**Passage shown:**
____________

SLIT2 promoter hypermethylation predicts disease progression in chronic myeloid leukemia

Background

Aberrant DNA methylation plays a crucial role in the progression of myeloid neoplasms. Previously, our literature reported that slit guidance ligand 2 (SLIT2) promoter methylation was associated with disease progression and indicated a poor prognosis in patients with myelodysplastic syndrome. Herein, we further investigated the clinical implications and role of SLIT2 promoter methylation in patients with chronic myeloid leukemia (CML).

Methods

The level of SLIT2 promoter methylation was determined in 104 CML patients, and its clinical significance was analyzed. Moreover, demethylation studies were performed in K562 cells to determine the epigenetic mechanism by which SLIT2 promoter methylation is regulated in CML.

Results

The level of SLIT2 promoter methylation was similar between CML patients and controls. However, deeper analysis revealed that the SLIT2 promoter methylation level in the accelerated phase (AP) and blast crisis (BC) was markedly higher than that in the chronic phase (CP) and controls. Additionally, a marked difference was identified between the SLIT2 promoter hypermethylated and non-hypermethylated groups among CML patients grouped by clinical stage. The frequency of SLIT2 hypermethylation was markedly increased with the progression of clinical stage, that is, it was the lowest in CP samples (12/80, 15%), higher in AP samples (4/8, 50%) and the highest in BC samples (11/16, 69%). Importantly, the level/density of SLIT2 promoter methylation was significantly higher in the advanced stage than in the early stage among the 6 tested paired CML patients. Epigenetically, the expression of the SLIT2-embedded non-coding genes SLIT2-IT1 and miR-218 expression was decreased in patients with CML. SLIT2 promoter hypermethylated cases had a markedly lower SLIT2-IT1 expression level than SLIT2 promoter non-hypermethylated cases. Moreover, SLIT2-IT1 and miR-218 expression was remarkably upregulated in a dose-dependent manner after demethylation treatment of K562 cells.

____________

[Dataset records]
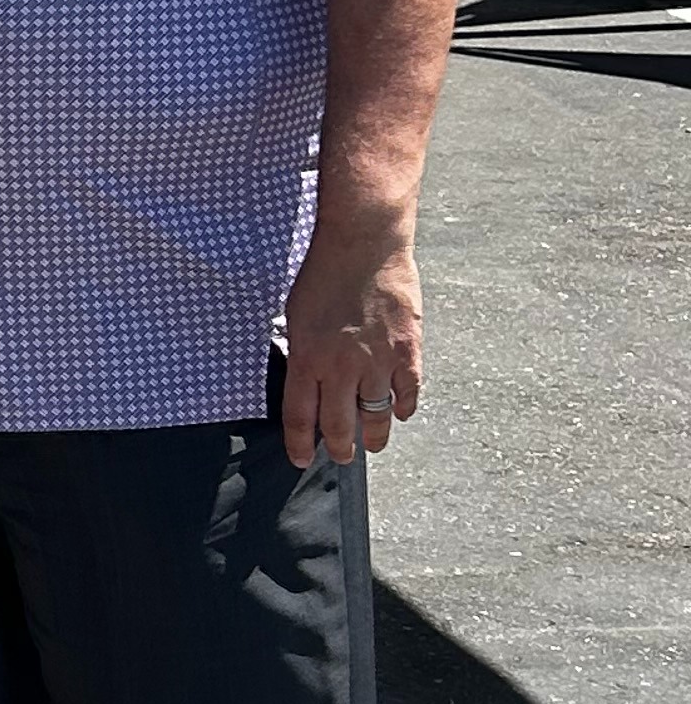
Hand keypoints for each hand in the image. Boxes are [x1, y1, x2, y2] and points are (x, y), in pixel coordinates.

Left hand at [282, 221, 423, 467]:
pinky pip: (409, 392)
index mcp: (307, 359)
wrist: (364, 244)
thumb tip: (305, 381)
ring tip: (373, 445)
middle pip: (339, 426)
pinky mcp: (408, 350)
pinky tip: (400, 412)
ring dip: (374, 436)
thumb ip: (302, 352)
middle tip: (341, 457)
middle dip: (339, 448)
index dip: (300, 444)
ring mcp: (377, 361)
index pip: (300, 417)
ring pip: (376, 416)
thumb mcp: (295, 316)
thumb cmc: (323, 273)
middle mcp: (341, 368)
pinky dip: (405, 407)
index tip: (301, 459)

____________

**What you need to do:**
1) According to the SLIT2 abstract, why were demethylation studies performed in K562 cells?
2) Rewrite the part of the SLIT2 abstract starting at "SLIT2 promoter hypermethylation" and ending at "regulated in CML.", replacing "demethylation studies" with "demethylation experiments".

**Answers by task:**
1) They were performed to determine the epigenetic mechanism by which SLIT2 promoter methylation is regulated in CML.

2)
SLIT2 promoter hypermethylation predicts disease progression in chronic myeloid leukemia

Background

Aberrant DNA methylation plays a crucial role in the progression of myeloid neoplasms. Previously, our literature reported that slit guidance ligand 2 (SLIT2) promoter methylation was associated with disease progression and indicated a poor prognosis in patients with myelodysplastic syndrome. Herein, we further investigated the clinical implications and role of SLIT2 promoter methylation in patients with chronic myeloid leukemia (CML).

Methods

The level of SLIT2 promoter methylation was determined in 104 CML patients, and its clinical significance was analyzed. Moreover, demethylation experiments were performed in K562 cells to determine the epigenetic mechanism by which SLIT2 promoter methylation is regulated in CML.